### The request
Select each line of the listing that contains the string "date", and copy those lines without changes.

· · ·

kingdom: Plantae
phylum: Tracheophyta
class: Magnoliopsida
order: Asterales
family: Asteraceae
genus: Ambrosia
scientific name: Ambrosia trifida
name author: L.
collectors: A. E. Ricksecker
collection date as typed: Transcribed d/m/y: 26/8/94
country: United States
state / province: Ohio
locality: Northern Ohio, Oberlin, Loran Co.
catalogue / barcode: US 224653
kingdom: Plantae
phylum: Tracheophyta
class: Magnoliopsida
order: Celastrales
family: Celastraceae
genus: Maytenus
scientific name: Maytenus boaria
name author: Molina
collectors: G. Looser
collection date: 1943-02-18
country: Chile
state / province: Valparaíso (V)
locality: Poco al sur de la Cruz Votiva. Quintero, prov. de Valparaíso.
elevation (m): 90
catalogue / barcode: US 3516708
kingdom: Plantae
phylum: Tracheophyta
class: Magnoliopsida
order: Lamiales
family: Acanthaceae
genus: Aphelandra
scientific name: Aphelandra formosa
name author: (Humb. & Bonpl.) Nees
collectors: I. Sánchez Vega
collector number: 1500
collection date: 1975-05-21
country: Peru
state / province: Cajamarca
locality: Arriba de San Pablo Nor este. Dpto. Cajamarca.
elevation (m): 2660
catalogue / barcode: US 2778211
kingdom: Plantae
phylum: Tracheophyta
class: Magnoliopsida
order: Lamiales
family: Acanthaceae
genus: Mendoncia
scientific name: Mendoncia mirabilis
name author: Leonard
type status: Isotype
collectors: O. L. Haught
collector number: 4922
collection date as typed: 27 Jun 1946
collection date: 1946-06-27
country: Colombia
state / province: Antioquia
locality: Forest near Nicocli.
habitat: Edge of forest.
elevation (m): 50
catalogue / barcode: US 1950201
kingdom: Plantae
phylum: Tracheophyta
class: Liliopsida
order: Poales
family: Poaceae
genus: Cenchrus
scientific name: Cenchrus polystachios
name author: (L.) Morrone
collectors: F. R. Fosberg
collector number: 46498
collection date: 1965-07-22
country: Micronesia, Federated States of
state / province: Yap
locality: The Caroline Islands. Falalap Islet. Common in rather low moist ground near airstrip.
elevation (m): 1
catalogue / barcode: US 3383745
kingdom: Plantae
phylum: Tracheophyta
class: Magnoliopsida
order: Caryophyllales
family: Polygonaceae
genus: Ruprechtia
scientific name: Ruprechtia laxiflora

· · ·

### Problem solution
collection date as typed: Transcribed d/m/y: 26/8/94
collection date: 1943-02-18
collection date: 1975-05-21
collection date as typed: 27 Jun 1946
collection date: 1946-06-27
collection date: 1965-07-22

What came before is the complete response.